Research scientists from Oak Ridge National Laboratory are publishing the results of their recent in vivo pulmonary toxicity testing of single-walled carbon nanohorns (SWCNHs) in the next print edition of Nanotoxicology.
R. Lynch, et al., “Assessing the pulmonary toxicity of single-walled carbon nanohorns,” Nanotoxicology, Month 2007; 00(0):1-10 (forthcoming).
The scientists explored the toxicity of SWCNHs because prior toxicity testing of multi-walled carbon nanotubes (MWCNT) and single-walled carbon nanotubes (SWCNT) indicated in certain circumstances SWCNTs can be more toxic than both MWCNTs and/or fullerenes.
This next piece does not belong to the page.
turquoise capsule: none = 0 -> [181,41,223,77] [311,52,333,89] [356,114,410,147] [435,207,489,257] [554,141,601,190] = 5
Accordingly, the authors theorized "the results from previous SWCNT toxicity studies do not immediately imply the toxicity of other carbon based nanoparticles,” and “the potential toxicity of a nanomaterial cannot be inferred from its elemental composition alone.”
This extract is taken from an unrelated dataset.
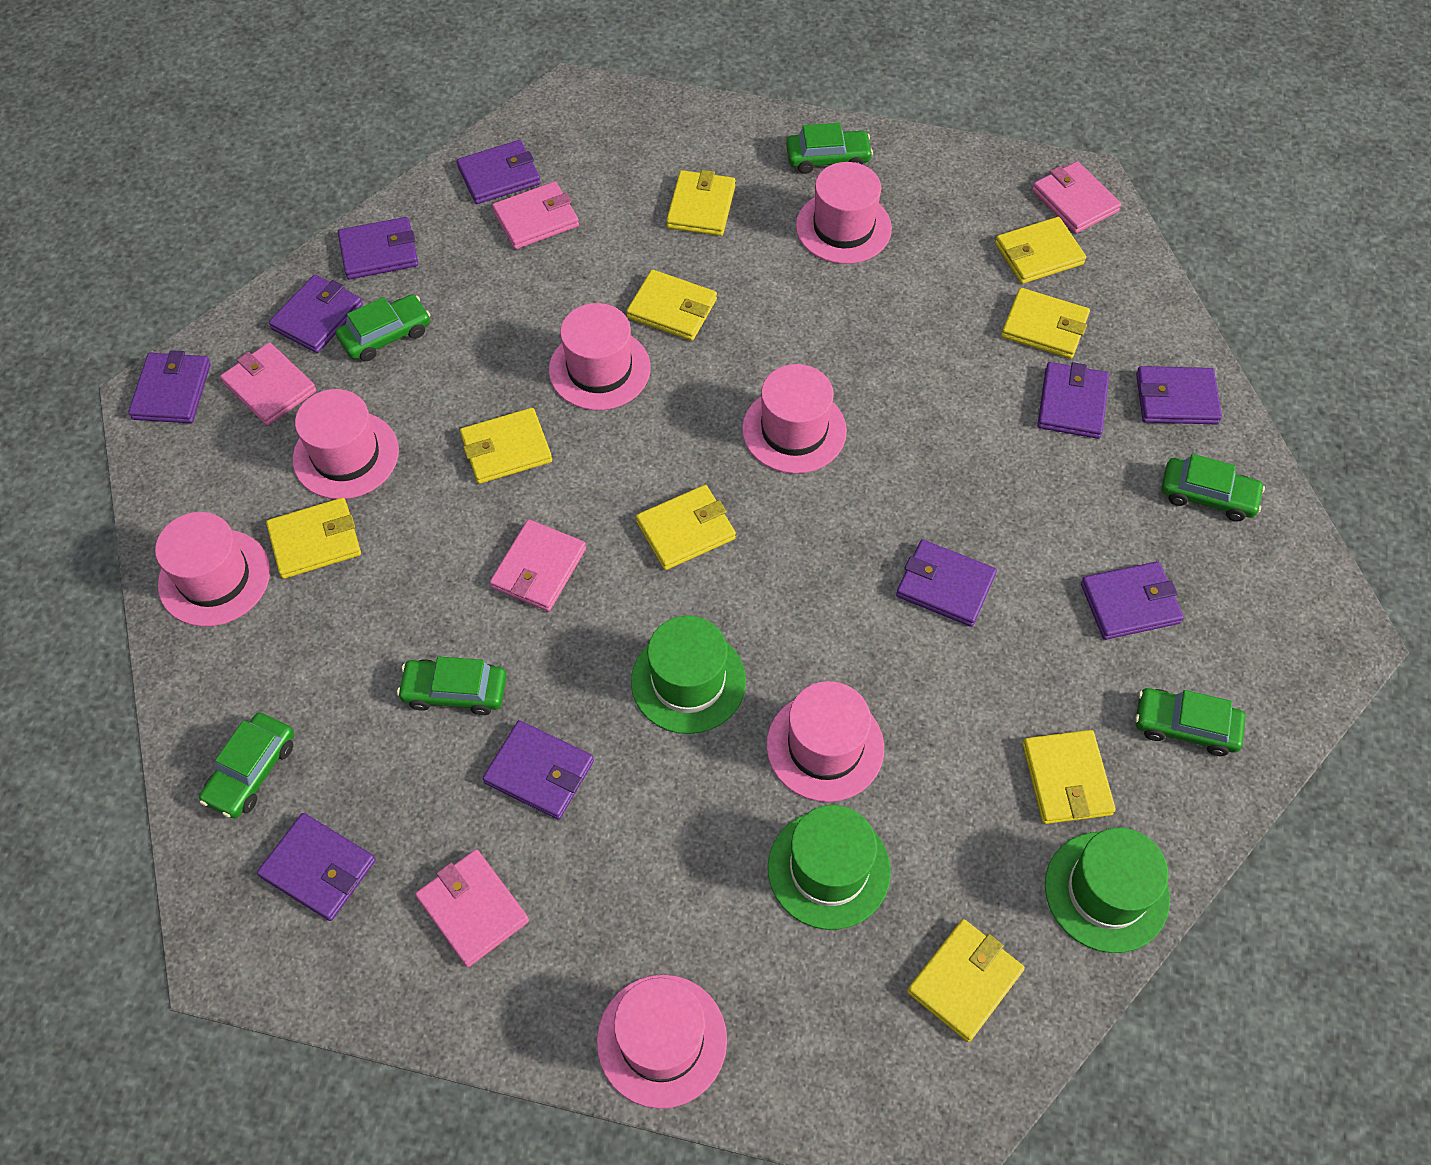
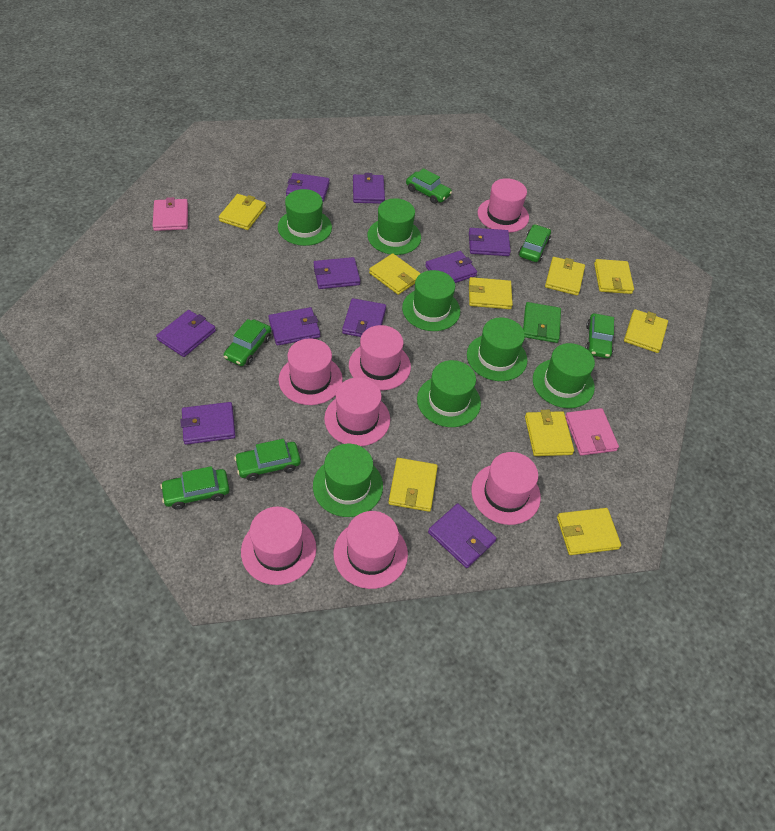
green hat: [631,616,746,734] [768,805,891,930] [1045,827,1170,953] = 3 -> [278,189,332,246] [313,444,383,517] [367,198,421,255] [402,270,460,331] [417,360,481,427] [467,317,528,381] [533,343,595,408] = 7
green wallet: none = 0 -> [523,302,561,343] = 1
pink wallet: [220,342,316,425] [415,849,529,967] [490,519,586,611] [492,181,579,249] [1032,161,1121,234] = 5 -> [153,197,188,231] [565,408,619,456] = 2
Regarding the test material, the scientists described it as self-aggregated SWCNHs formed into 80-100nm structures with the tips of the individual nanohorns projecting outward from the center in all directions. The researchers chose an inhalation exposure route because of concerns that nanoparticle aerosols may deposit in the alveolar lung regions and may not be expelled through normal lung clearing mechanisms. The article explained that this can lead to oxidative stress and pulmonary inflammation, which can in turn trigger fibrotic change and loss of pulmonary function.
Regarding the test itself, lab mice were subjected to 30 mg of surfactant-suspended SWCNHs through pharyngeal aspiration for 24 hour and 7 day intervals. The scientists selected a 30 mg dose because Shredova (2005) determined mouse exposure to a 20 mg dose of SWCNTs is equivalent to human exposure to 20 eight hour workdays of graphite particles at OSHA permissible exposure limits.
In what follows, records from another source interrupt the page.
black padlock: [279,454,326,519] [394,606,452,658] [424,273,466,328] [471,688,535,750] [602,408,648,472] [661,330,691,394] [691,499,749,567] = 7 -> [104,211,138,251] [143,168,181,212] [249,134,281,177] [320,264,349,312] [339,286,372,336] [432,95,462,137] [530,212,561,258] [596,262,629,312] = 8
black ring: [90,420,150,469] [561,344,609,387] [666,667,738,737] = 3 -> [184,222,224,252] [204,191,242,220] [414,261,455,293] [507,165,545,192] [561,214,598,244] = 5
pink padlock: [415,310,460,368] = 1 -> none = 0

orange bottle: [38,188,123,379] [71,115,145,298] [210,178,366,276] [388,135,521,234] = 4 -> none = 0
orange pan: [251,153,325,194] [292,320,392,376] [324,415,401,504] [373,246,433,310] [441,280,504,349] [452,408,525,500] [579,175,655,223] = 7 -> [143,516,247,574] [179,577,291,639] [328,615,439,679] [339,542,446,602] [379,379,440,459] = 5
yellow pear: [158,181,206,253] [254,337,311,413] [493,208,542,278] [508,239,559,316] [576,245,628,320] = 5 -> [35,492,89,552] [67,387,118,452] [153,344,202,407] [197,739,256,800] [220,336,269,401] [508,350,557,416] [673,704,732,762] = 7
The results were an “early but mild inflammatory response which is primarily resolved by 7 days post-exposure.” Lung microarray analysis showed no robust changes in gene expression, and histological analysis showed no evidence of granuloma formation or fibrosis. However, the researchers noted the lungs of exposed mice were slightly darker than those of non-exposed mice 7 days out, “indicating that the nanoparticles were well distributed through the lung and that complete clearance of SWCNHs had not occurred.”
The scientists concluded “[t]here combined results suggest that SWCNH is a relatively innocuous nanomaterial when delivery to mice in vivo using aspiration as a delivery mechanism.”